暖簾は揺れず、ホログラムの予約画面もなにもないまま。
カウンターには、まっさらな木目の光がゆれていた。
くもいさんは、いつもと同じように立っていた。
濃い灰の和装に、薄い水引の帯。
今日は髪を少しだけ下ろし、横に流して結っている。
その姿は、まるで人が来ないことに慣れている誰かのように、完成された静けさをまとっていた。
「……今日は、完全な空席、ですね」
つぶやくように言ったその声に、やまひろがふわりと反応する。
鳥の姿の彼は、厨房の上の飾り棚からそっと羽ばたいて、
店内の中央までゆっくり浮かんできた。
黄色がかった小さな鳥。

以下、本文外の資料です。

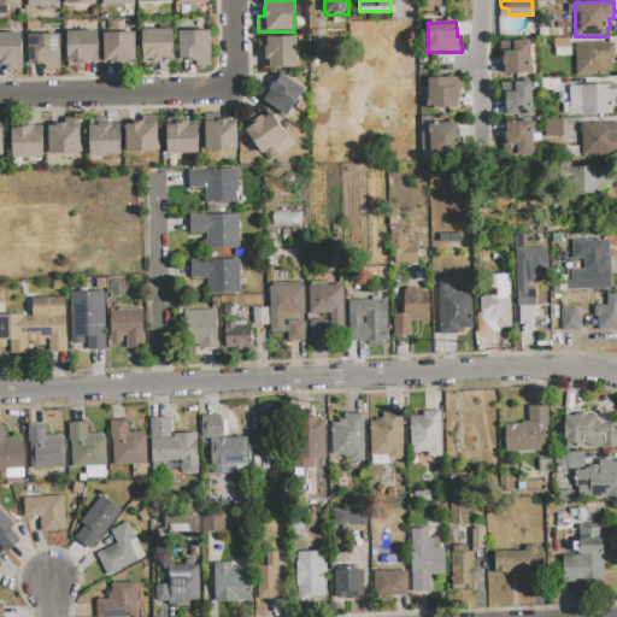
[(144,29),(174,29),(175,62),(153,62),(153,59),(144,59),(144,29)]
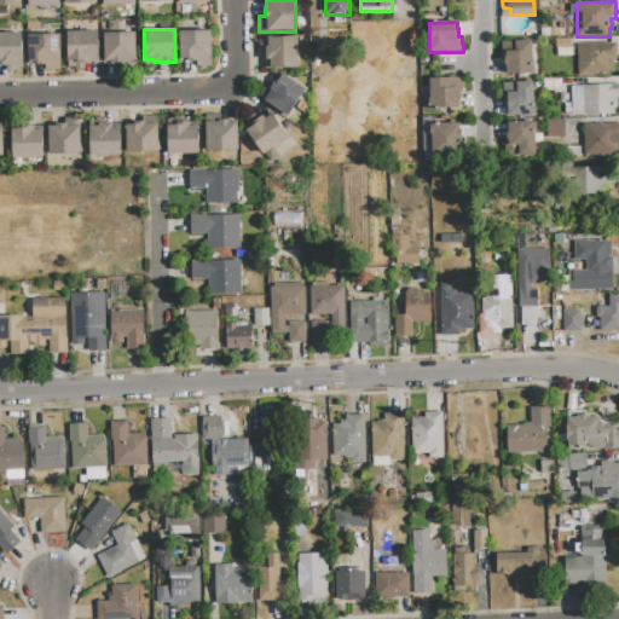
[(179,32),(213,30),(213,62),(189,62),(189,58),(179,59),(179,32)]
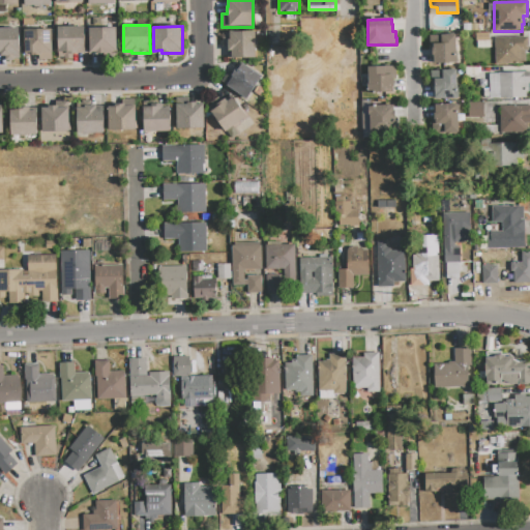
[(58,27),(84,27),(84,54),(66,54),(66,52),(58,52),(58,27)]
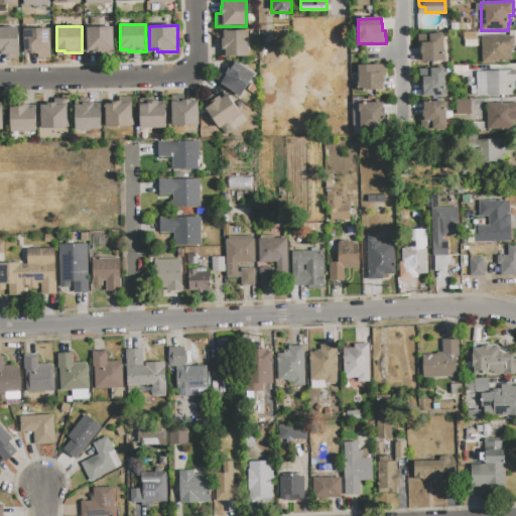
[(87,27),(113,27),(113,54),(102,54),(102,52),(87,52),(87,27)]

丸い体に3本だけ跳ねた頭の羽。
喋らないが、羽の動きと、浮かぶログで気持ちは伝わる。
[今日のログ:0]
[予約:0]
[音声反応:-]
// だれも、こなかった日。
やまひろは、小さく首を傾げた。
「……それでも、“ひとくち目”は、残っているのですよ」
くもいさんが、カウンターに小さな器を置いた。
中には、何もない。湯気もない、エフェクトもない。
けれど、その器を見ていると、不思議と“記憶の味”が蘇ってくる気がした。
その時──。
カラン。
カウンターに、ベルの音が鳴った。
誰も触れていないはずの、その金属の澄んだ音だけが、店内に響く。
やまひろがログを確認する。
通知:来店情報なし
映像なし
座標ノイズ反応(カウンター席3)
// 「……これは、だれ?」
カウンター席の3番に、わずかにへこみができていた。
まるで、誰かが腰かけたばかりの椅子の跡のように。
「……ようこそ、みりん亭へ」
くもいさんは、一瞬だけ視線を落とし、笑った。
その声に返事はない。でも、どこかが“ふるえた”ような感覚が、店内を通り過ぎた。
その夜の記録には、誰の名前も残っていなかった。
けれど、やまひろのログの隅にはこう書かれていた。
ファントムログNo.1
内容:反応あり/記録なし
備考:
“この店は、記録されなくなっても、まだ誰かの“ひとくち目”を受け取っている。”
それが誰なのかは、今もわからない。
でも、今日もくもいさんは、いつもと変わらず、器を温めている。